__問題の要件__
以下の記録のうち、「average」という語を含む行の数を答えよ。数だけを書くこと。

__データ__
※

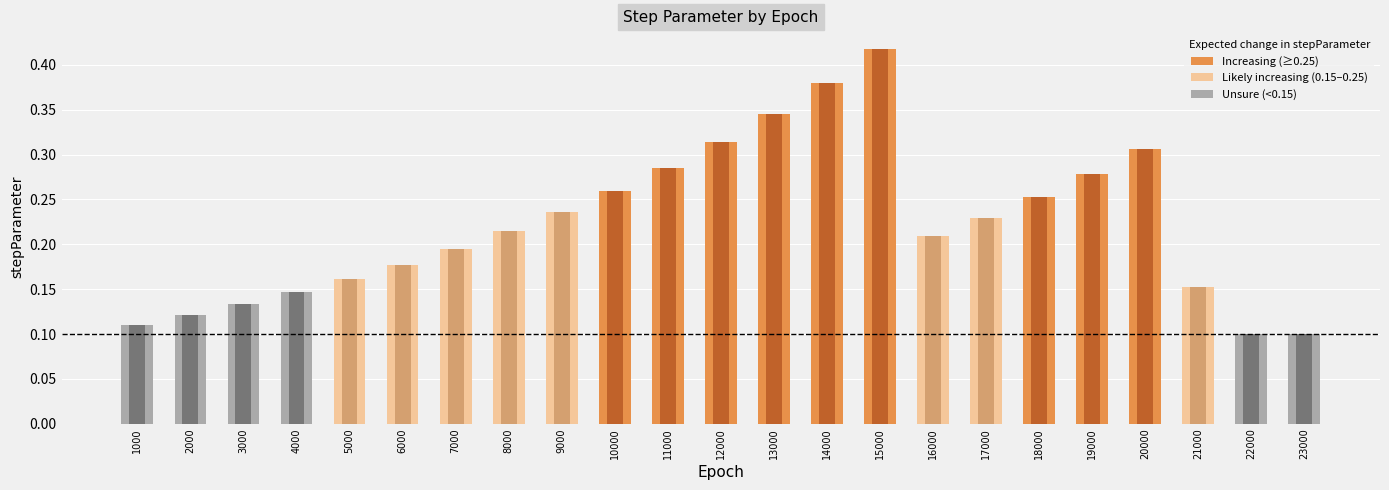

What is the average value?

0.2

※

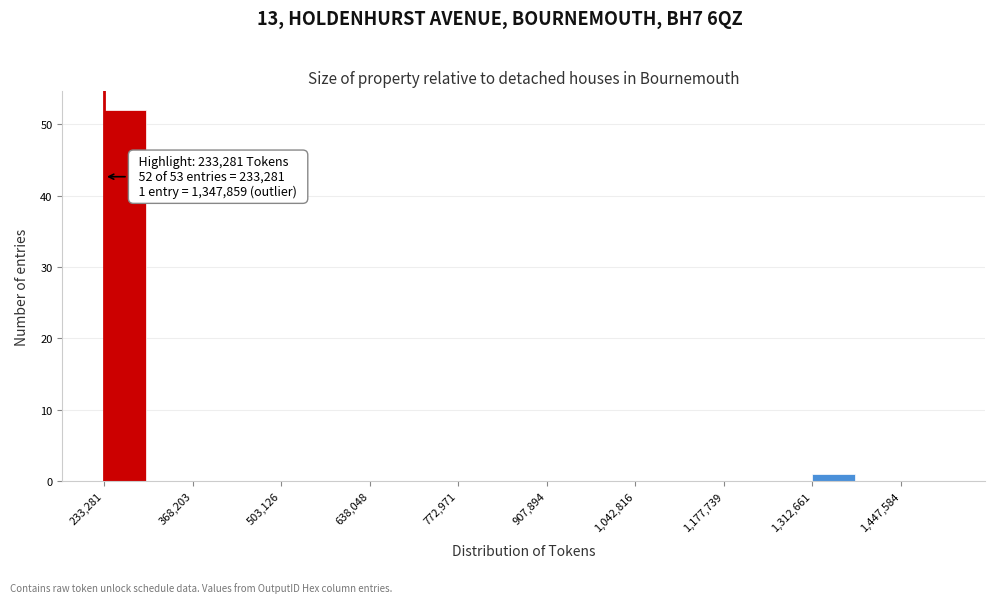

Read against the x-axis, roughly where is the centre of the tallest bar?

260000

※

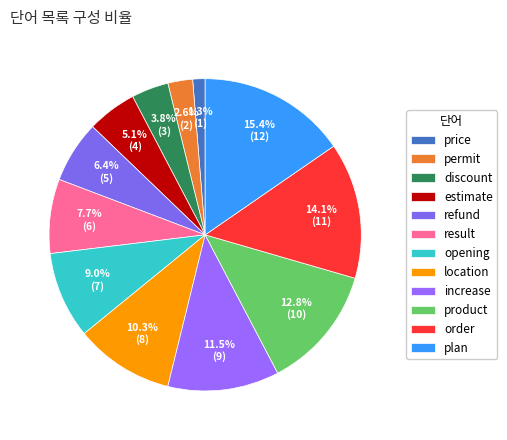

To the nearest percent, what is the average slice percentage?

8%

※

__完成した課題__
2